During the war, the Czech President was the lawyer Emil Hácha, who held the office with the knowledge of a voluntary sacrifice for his country. However, unfortunately, 1938 was not a good year for him. Neither in his personal life nor his professional life. His beloved wife died, and his only daughter divorced.
In September 1938, Germany, Italy, France, and Great Britain signed the Munich Agreement, which resulted that the border territories of Czechoslovakia would fall to Germany (the breakup of democratic Czechoslovakia was one of the successive steps by which Adolf Hitler wanted to dominate Europe). They signed that agreement with the vision that the cession of territory would succeed in deterring Adolf Hitler from further expansion and world war – but this did not happen.
This agreement is still one of the greatest injustices in Czech history. The phrase that characterized the deal is still synonymous with betrayal in any situation: “About us without us.”
In October 1938, President Beneš abdicated under pressure from the Germans and then subsequently exiled to Great Britain. In November, the lawyer Emil Hácha became President – a man who did not aspire to this position but was aware that someone had to carry out that difficult task.
On March 14, 1939, Hitler invited President Hácha to Berlin for negotiations. Hitler kept him waiting until half past one in the morning because he wanted to watch a movie. Then Hitler gave Hácha two options, each of which was very bad. Either the establishment of a protectorate or a military invasion. At the same time, Hitler wanted President Hácha to sign a request for German protection of the country. Mr. Hácha refused until four in the morning when Hermann Göring (Hitler’s deputy and commander of the German Air Force) told him that he loved Prague and admired its beauty. And that he really wouldn’t want President Hácha’s intransigence to force him to bomb Prague Castle and the Lesser Town. Emil Hácha had a heart attack and signed. The next day, the German army entered our territory.
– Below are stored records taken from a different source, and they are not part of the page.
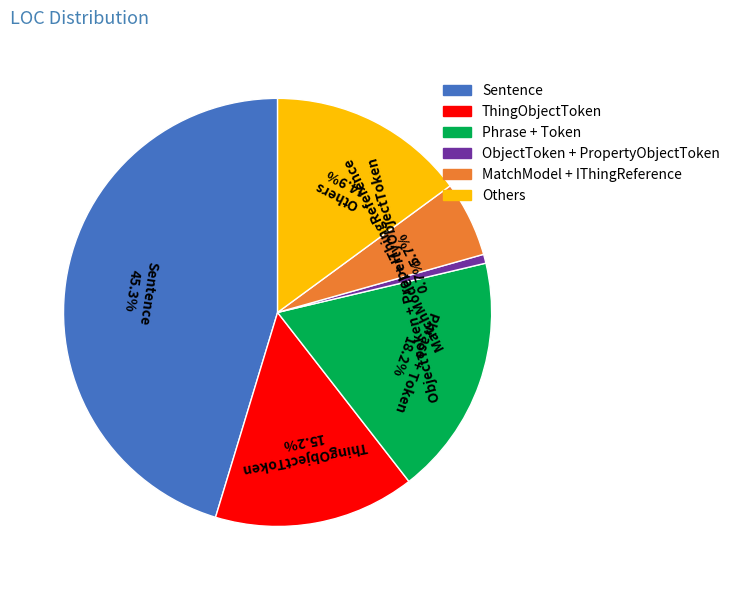

Is MatchModel + IThingReference the majority of the pie?

No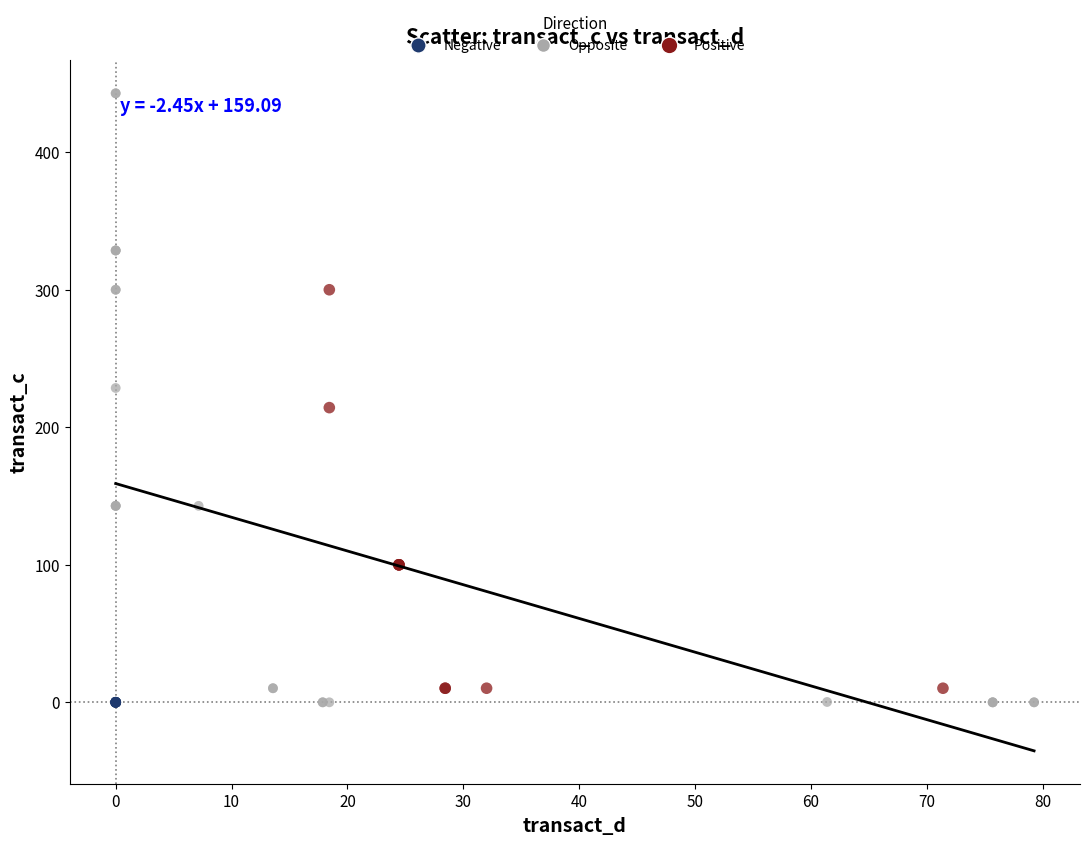

Which series reaches the maximum Y coordinate?

Opposite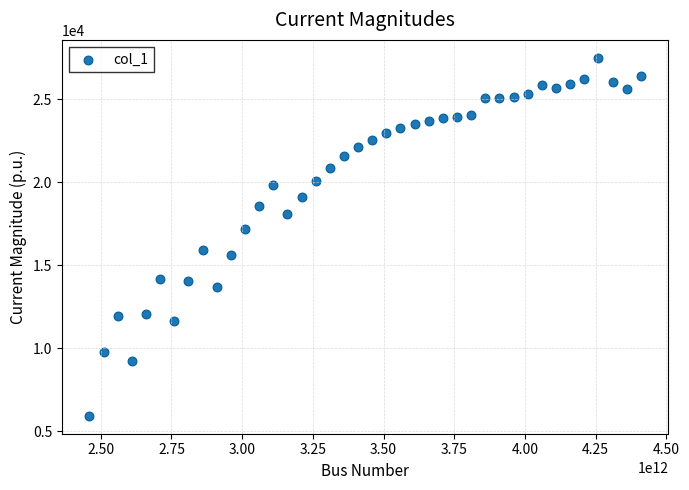

What is the range of X values (max minus min)?

1950000000000.0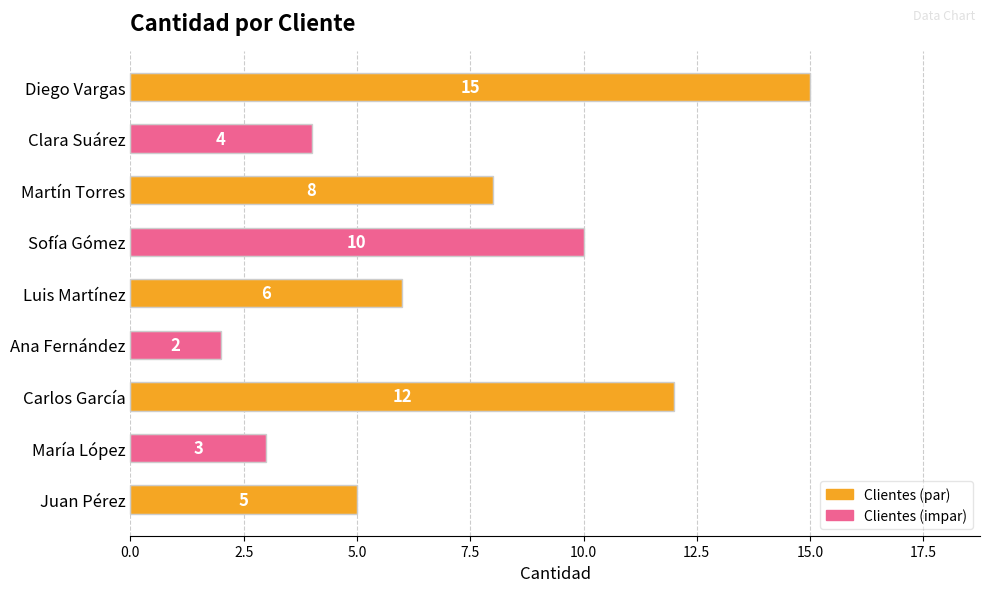

What is the sum of all values?

65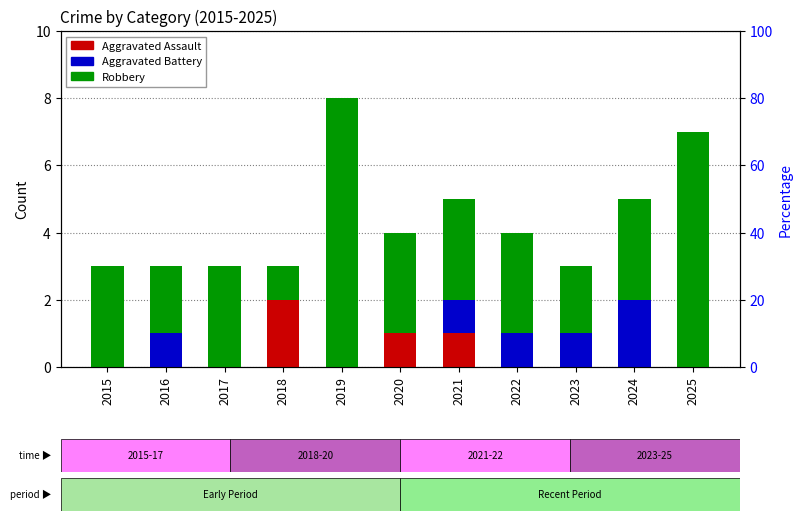

What are all the series names shown in the legend?

Aggravated Assault, Aggravated Battery, Robbery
President Hácha later told one of his friends that he did not give in when Adolf Hitler shouted at him. He did this only after Hermann Göring spoke to him jovially: “When I was almost dead from exhaustion, he took me by the hand, took me aside in a friendly way, and gently persuaded me if the whole of that beautiful historic Prague needed to be razed to the ground in a few hours to blow everything up. Prague Castle, the cathedral, everything. And he was smiling. I recognized that the devil was speaking to me, who could carry out his threat.”
In September 1941, Reinhard Heydrich became the Deputy Protector of Bohemia and Moravia. Shortly after his arrival in Prague, he said: “If the Czechs celebrate St. Wenceslas, we don’t always have to treat him as a Czech saint, but as St. Wenceslas was a man who understood that the Czech nation could only live in German space. Therefore, if the Czechs celebrate St. Wenceslas, then they prove that he was right.”
Part of Heydrich’s contemptuous attitude towards the Czechs is his behavior towards the crown jewels. These have been stored in the Crown Chamber in the St. Vitus Cathedral since the end of the 18th century. The stairs to it are behind the door in the chapel of St. Wenceslas. (The small window in the third photo is the Crown Chamber window.)
The door has seven locks. Keys to it are held by: the President of the Republic, the Prime Minister, the Prague Archbishop, the Chairman of the House of Deputies, the Chairman of the Senate, the Dean of the Metropolitan Chapter of St. Vitus Cathedral, and the Lord Mayor of Prague. On November 19, 1941, Reinhard Heydrich forced President Emil Hách to give him all seven keys to the Crown Chamber. He got them, but it’s possible he died because of it.
Legend says that anyone who wrongly puts the St. Wenceslas crown on their head will die within a year. We don’t know for sure, but it is said that Reinhard Heydrich was so sure of his power that he put the crown on his head.
Less than a year after he arrived in Prague, Reinhard Heydrich died. He was killed in an assassination attempt by Czechoslovak paratroopers who had been sent to the protectorate from Great Britain on the authority of Edvard Beneš’s government-in-exile.